Выпалив эту угрозу, Оп Олооп внезапно бросился обратно к покинутой им комнате. Остановился, чуть не доходя до двери, и яростно замахал кулаками, сражаясь с собственной галлюцинацией. Затем, раскрасневшийся и довольный собой, как человек, обративший противника в бегство, начал гоняться за призраком по коридору из конца в конец, время от времени нападая на невидимку и крича:
— Пусть только попробует еще раз застегнуть свою жилетку!..
В какой-то момент физическая усталость и невропатическое возбуждение доконали его. Образы в его мозгу накладывались друг на друга в немыслимой круговерти. Лампы и утварь застучали в ушах. Магниевые вспышки, клоунские ужимки, взрывы хохота. Он отключился от реальности, погрузившись в подлинный хаос сенсорного безумия.
Мадам Блондель не растерялась. Ее не волновала тайная логика Опа Олоопа. Для нее она всегда была чем-то непонятным. Поэтому бандерша отправила помощницу поймать такси.

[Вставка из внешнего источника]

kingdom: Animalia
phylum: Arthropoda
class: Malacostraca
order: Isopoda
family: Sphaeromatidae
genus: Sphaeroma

А сама тем временем позвала Кустаа:
— Ты была права. Он свихнулся. Отвлеки его. Только у тебя получится. А потом посадим его в машину, и дело в шляпе.
Душа человека подобна темной комнате. За годы своего становления человек мало-помалу освещает ее. Учится в совершенстве ориентироваться внутри себя. Но это совершенство иллюзорно. Оно ослепляет человека! Одной ясности кажется уже недостаточно. Обостренный индивидуализм требует, чтобы свет с каждым разом был все более ослепительным. Чтобы он пронзал стены плоти. И в этом стремлении человек отделяется от всего и в погоне за внешним лоском вредит себе и становится слабее. И вот тут наступает трагедия. Прозрачность сменяется мутью ужаса. Стены трещат под ветрами страстей. И душа темнеет и снова становится тем, чем была, — темной комнатой.
Кустаа бросилась к Опу Олоопу. Стала взывать к его душе. Он почувствовал смятение и сомнение. И услышал слабый голос, вопрошавший во тьме:
— Кто это, ангел или демон?
Статистик вернулся в себя. Их с Кустаа глаза сблизились, пелена галлюцинаций спала. Узнав девушку, он поцеловал ее. Его поцелуй все еще отдавал оскорблениями. Она поцеловала его. Ее поцелуй все еще отдавал молитвой…
Когда Рамона вернулась и сказала, что такси ожидает, Оп Олооп выглядел спокойным. Furor brevis.[80] Гнев прошел, и привычная выдержка заиграла еще ярче. Кровь снова спокойно потекла по тонким каналам головного мозга. Его идиосинкразия, изменившаяся в момент инцидента, вернулась в норму. Эмоции еще давали знать о себе легкой дрожью, но то было лишь слабое эхо уже отзвучавшей ноты. Олооп почти забыл о случившемся. Амнезия в таких случаях — манна небесная. Посредством забвения, следующего за некоторыми психоневрозами, провидение оберегает человека от несчастья.
Осторожными намеками хозяйка дала понять, что ему пора уходить.